In the era of data science, the Web, and the cloud — where machine learning techniques, data in files, and robust MapReduce-style distributed compute platforms are all the rage — the question is whether the "common core" data needs have fundamentally changed. I will describe our (still evolving) answer to this question, which is that the "new DBMS" should be focused on iteratively improving and integrating unstructured data to make it amenable to analysis, on making the data more useful through annotation and provenance, and on enabling interaction among users, algorithms, and the broader community. I will describe our experiences in trying to foster community-scale data science (for the neuroscience domain) with these techniques.
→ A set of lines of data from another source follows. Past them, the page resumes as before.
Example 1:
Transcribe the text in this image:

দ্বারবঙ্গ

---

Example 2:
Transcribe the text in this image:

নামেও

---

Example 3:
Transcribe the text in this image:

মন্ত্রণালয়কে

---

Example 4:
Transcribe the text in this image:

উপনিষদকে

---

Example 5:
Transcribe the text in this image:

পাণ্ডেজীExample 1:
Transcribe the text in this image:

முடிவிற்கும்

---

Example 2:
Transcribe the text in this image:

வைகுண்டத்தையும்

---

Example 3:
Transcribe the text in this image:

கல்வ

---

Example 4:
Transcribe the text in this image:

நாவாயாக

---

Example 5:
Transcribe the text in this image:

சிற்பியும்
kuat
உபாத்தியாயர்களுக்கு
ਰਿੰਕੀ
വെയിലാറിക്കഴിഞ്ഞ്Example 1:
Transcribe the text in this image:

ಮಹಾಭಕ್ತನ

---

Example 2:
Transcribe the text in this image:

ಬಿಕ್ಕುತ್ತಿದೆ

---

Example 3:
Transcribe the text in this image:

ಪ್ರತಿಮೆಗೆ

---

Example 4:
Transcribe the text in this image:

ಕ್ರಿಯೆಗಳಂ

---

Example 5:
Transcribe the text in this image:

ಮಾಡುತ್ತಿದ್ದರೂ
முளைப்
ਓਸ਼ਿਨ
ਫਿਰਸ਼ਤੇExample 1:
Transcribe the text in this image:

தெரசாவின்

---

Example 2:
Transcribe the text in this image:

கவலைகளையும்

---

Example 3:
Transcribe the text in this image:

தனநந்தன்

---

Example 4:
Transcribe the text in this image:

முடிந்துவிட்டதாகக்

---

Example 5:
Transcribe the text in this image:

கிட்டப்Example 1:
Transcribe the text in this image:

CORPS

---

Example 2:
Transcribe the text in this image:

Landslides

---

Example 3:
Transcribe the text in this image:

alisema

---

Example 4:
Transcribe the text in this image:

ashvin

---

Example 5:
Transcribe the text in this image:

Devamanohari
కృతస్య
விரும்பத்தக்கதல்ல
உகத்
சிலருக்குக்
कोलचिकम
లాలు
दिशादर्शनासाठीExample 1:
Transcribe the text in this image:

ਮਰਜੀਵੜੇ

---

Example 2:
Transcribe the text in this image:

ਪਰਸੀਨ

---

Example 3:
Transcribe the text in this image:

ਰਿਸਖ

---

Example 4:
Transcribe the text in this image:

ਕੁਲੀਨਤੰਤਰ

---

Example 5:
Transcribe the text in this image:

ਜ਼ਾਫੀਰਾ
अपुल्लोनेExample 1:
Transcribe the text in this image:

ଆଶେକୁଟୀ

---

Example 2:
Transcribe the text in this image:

Zachary Ives is a Professor of Computer and Information Science at the University of Pennsylvania, as well as the Associate Dean for Master's and Professional Programs at Penn's School of Engineering and Applied Science. He is also a co-founder of Blackfynn, Inc., a startup focused on enabling life sciences research and discovery through data integration. His research interests include data integration and sharing, managing "big data," and data provenance. He is a recipient of the NSF CAREER award, and an alumnus of the DARPA Information Science and Technology advisory panel. He is a co-author of the textbook Principles of Data Integration, has received an ICDE 2013 ten-year Most Influential Paper award, and has been an Associate Editor for Proceedings of the VLDB Endowment and a Program Co-Chair for the ACM SIGMOD conference.